# [Records for the exercise]

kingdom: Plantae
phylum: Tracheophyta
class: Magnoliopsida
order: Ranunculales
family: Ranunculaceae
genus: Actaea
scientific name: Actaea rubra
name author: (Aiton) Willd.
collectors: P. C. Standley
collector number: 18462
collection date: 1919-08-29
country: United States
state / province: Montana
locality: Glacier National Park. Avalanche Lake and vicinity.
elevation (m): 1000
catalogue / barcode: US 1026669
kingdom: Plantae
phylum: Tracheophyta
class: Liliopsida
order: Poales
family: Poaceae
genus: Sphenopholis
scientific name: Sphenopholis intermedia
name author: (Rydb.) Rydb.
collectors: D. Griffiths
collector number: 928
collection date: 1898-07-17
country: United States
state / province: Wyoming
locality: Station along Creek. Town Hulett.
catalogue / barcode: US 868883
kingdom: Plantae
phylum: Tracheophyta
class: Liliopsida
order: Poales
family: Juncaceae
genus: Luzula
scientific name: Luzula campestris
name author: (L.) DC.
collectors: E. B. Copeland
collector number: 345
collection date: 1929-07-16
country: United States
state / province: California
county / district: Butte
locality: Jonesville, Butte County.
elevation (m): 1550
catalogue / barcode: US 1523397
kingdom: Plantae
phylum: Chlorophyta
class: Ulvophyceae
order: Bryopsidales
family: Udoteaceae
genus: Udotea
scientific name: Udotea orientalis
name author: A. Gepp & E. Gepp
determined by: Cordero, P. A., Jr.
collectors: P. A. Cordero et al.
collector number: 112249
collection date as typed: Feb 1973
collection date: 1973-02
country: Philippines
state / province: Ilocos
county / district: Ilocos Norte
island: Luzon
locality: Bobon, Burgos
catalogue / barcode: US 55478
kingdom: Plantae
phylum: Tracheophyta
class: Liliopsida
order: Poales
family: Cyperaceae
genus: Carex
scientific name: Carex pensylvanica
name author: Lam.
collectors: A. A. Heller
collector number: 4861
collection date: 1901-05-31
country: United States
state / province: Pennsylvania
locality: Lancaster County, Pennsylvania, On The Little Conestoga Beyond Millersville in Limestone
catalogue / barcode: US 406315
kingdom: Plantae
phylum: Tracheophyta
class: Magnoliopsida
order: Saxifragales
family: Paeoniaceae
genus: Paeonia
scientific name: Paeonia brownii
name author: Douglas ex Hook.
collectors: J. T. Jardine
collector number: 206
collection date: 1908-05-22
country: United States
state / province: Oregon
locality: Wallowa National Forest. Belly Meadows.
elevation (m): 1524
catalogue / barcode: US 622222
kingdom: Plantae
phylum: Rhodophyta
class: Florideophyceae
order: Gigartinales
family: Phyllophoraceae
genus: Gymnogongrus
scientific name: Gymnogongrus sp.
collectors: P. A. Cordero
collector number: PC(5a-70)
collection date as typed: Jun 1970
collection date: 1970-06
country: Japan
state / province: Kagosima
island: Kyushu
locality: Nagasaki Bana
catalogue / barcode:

# [Your objective]
Can you express the listing as a two-column CSV with the columns field and value, one row per line, starting with the line with "scientific name: Udotea orientalis" and going on through the line with "collector number: 4861"? Put each field in quotation marks and turn any line breaks into spaces.

# [Answer to the exercise]
field,value
"scientific name:","Udotea orientalis"
"name author:","A. Gepp & E. Gepp"
"determined by:","Cordero, P. A., Jr."
"collectors:","P. A. Cordero et al."
"collector number:","112249"
"collection date as typed:","Feb 1973"
"collection date:","1973-02"
"country:","Philippines"
"state / province:","Ilocos"
"county / district:","Ilocos Norte"
"island:","Luzon"
"locality:","Bobon, Burgos"
"catalogue / barcode:","US 55478"
"kingdom:","Plantae"
"phylum:","Tracheophyta"
"class:","Liliopsida"
"order:","Poales"
"family:","Cyperaceae"
"genus:","Carex"
"scientific name:","Carex pensylvanica"
"name author:","Lam."
"collectors:","A. A. Heller"
"collector number:","4861"